Vladimir Yerofeyev, the personal interpreter of Soviet leader Josef Stalin after World War II, died of a heart attack in Moscow on Monday. He was 90.

He will be buried Thursday at Vagankovskoye Cemetery, Interfax said.

Leningrad-born Yerofeyev served in the central office of the Soviet Foreign Ministry in the mid-1940s and was an aide to Stalin's close associate Vyacheslav Molotov from 1949 to 1955.

During that time, Yerofeyev translated for Stalin at his talks with French leaders, including Charles De Gaulle. He also translated Stalin's letters to U.S. President Franklin D. Roosevelt and British Prime Minister Winston Churchill into English.

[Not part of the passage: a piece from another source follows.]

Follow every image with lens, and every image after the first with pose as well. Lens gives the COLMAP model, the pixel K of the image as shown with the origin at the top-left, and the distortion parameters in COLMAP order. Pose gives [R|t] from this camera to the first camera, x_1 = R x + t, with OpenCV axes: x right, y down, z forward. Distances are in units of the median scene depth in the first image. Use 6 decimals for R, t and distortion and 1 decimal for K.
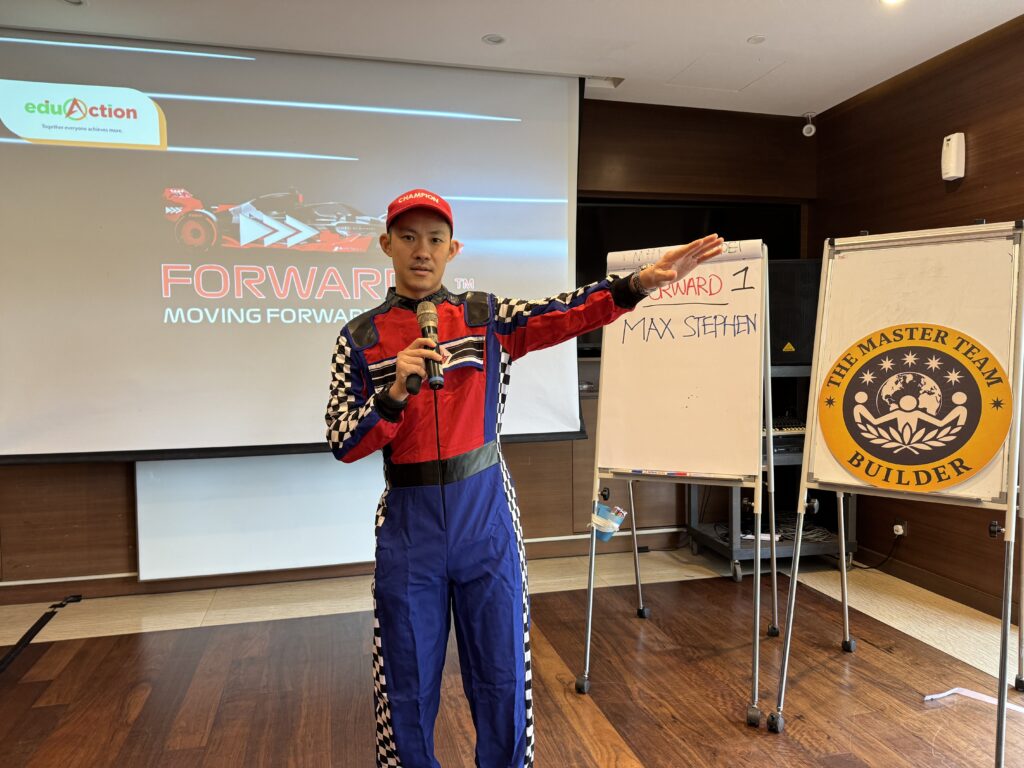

Stalin's death in 1953 did not hinder Yerofeyev's career, which included ambassadorial posts in Senegal and Gabon in the 1960s and a stint as UNESCO deputy secretary-general from 1970 to 1975.

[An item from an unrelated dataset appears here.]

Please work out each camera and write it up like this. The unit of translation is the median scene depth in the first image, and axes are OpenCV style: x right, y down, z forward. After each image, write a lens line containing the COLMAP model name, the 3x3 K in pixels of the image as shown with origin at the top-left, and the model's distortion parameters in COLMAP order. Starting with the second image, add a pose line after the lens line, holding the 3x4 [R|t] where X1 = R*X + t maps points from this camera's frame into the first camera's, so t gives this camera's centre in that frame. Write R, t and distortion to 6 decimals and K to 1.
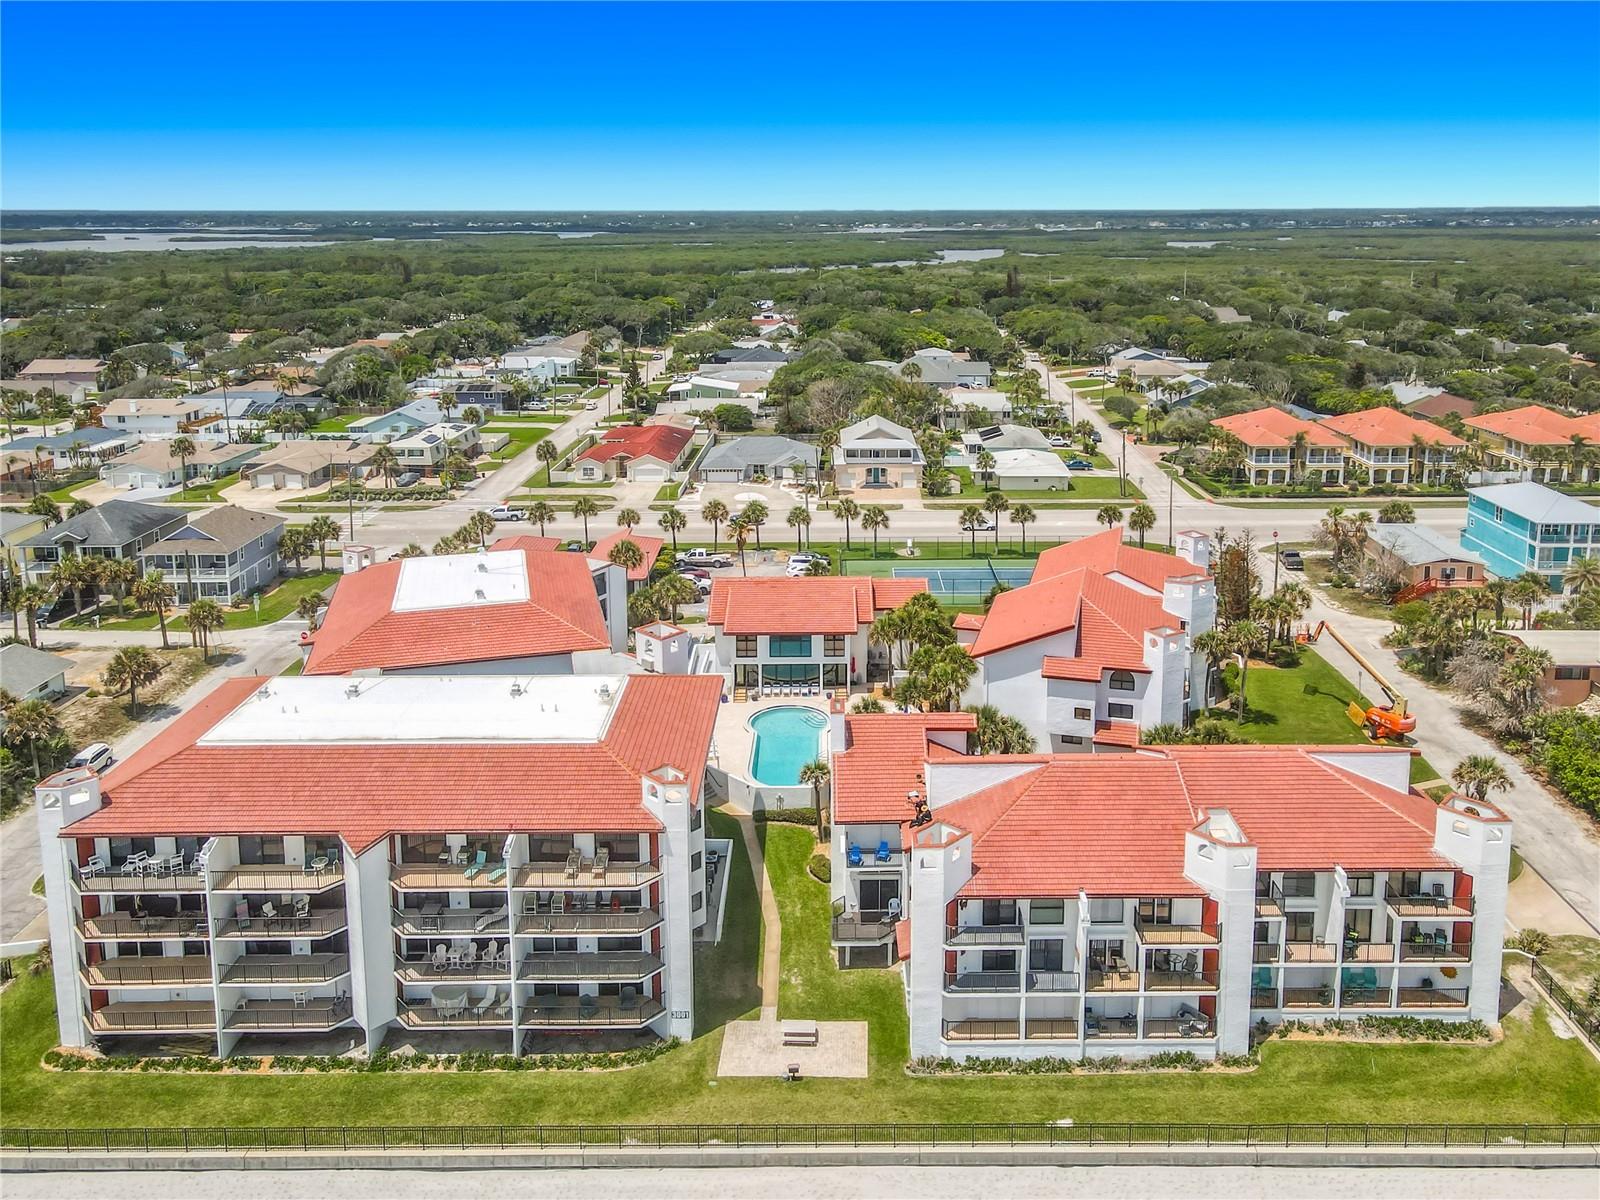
lens RADIAL K [[1222.4, 0, 831.7], [0, 1222.4, 441.8], [0, 0, 1]] dist [0.017167, 0.000520]
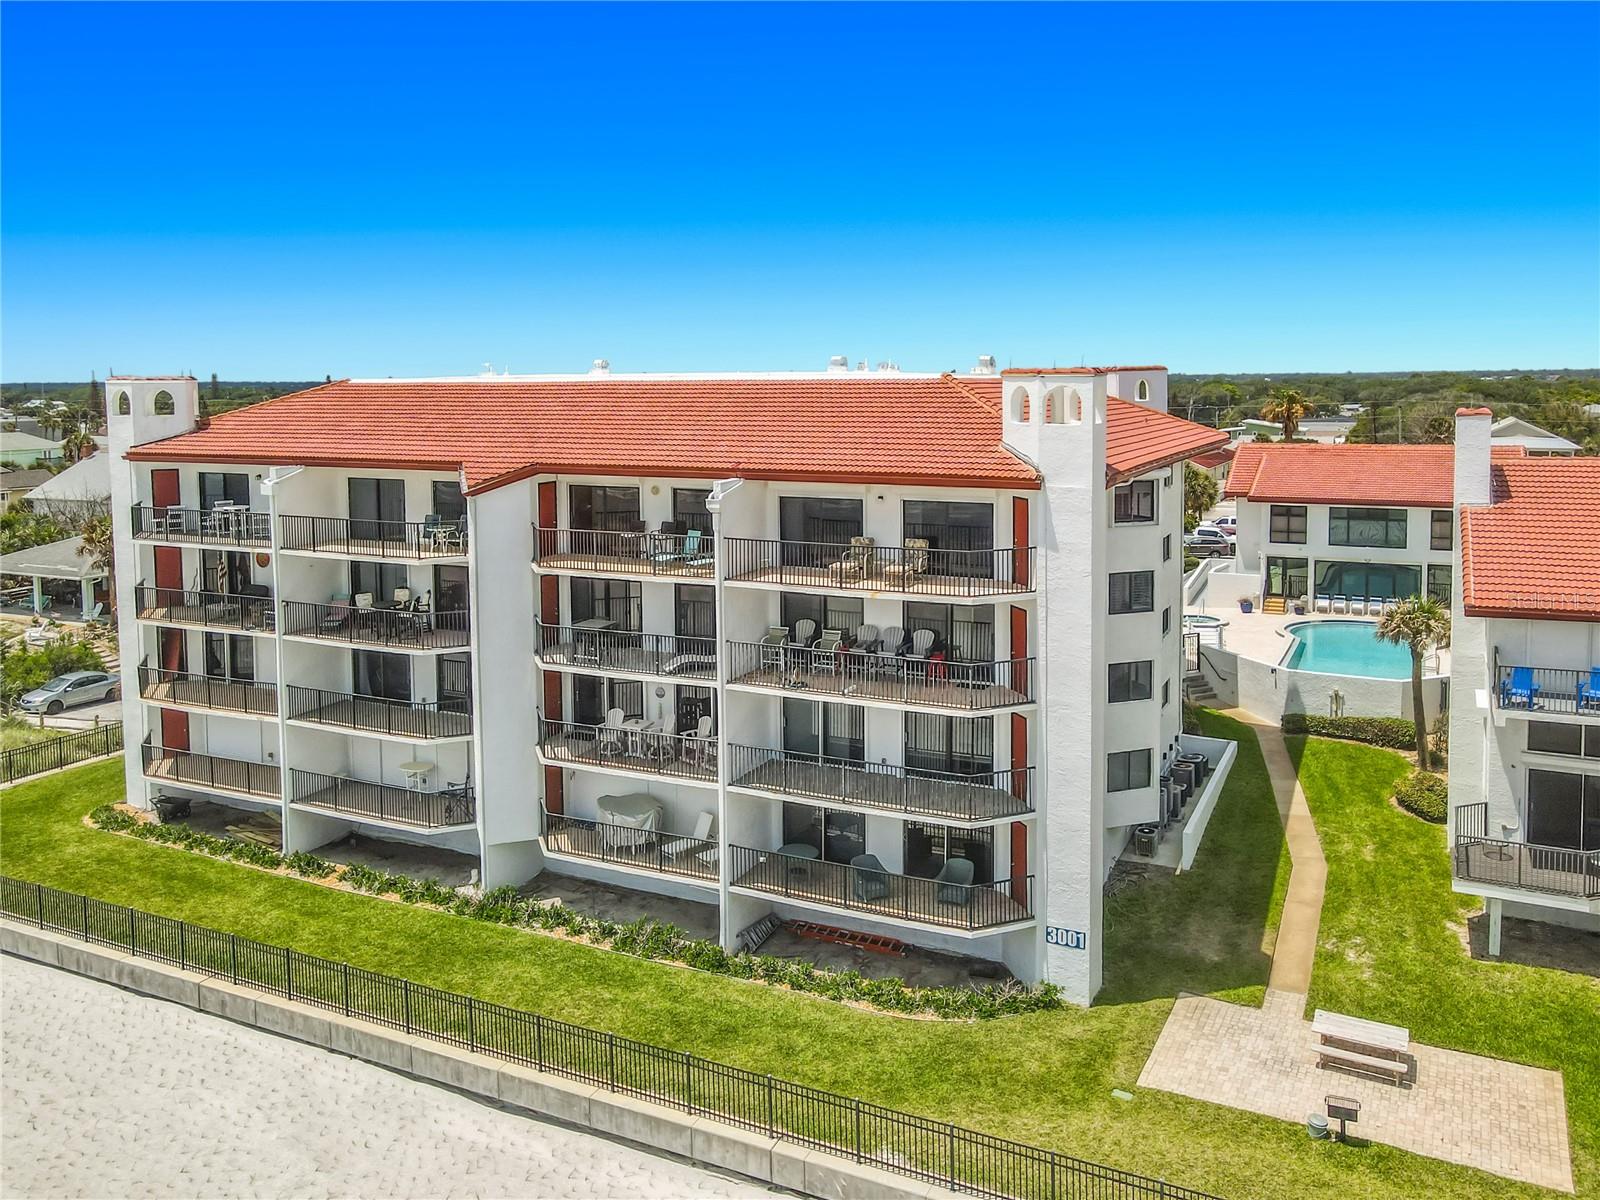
lens RADIAL K [[1291.7, 0, 791.5], [0, 1291.7, 453.0], [0, 0, 1]] dist [0.008053, 0.009519]
pose [[0.895658, 0.023683, -0.444113, -0.010080], [-0.067675, 0.994210, -0.083463, 0.339748], [0.439565, 0.104810, 0.892075, 0.526549]]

"He was a decent, bright, wonderful man," said Yerofeyev's son Viktor, a prominent writer, Interfax reported Tuesday. In his 2005 novel "The Good Stalin," Viktor Yerofeyev detailed how his own dissident activities in late Soviet times harmed his father's career.

The elder Yerofeyev was reluctant to speak in public about his experiences with Stalin. But in 2009, he told PBS television that "when Stalin believed that something was in his own interests, he could be cruel and merciless, even toward the people closest to him."

Vladimir Yerofeyev is also survived by his younger son Andrei, an art curator.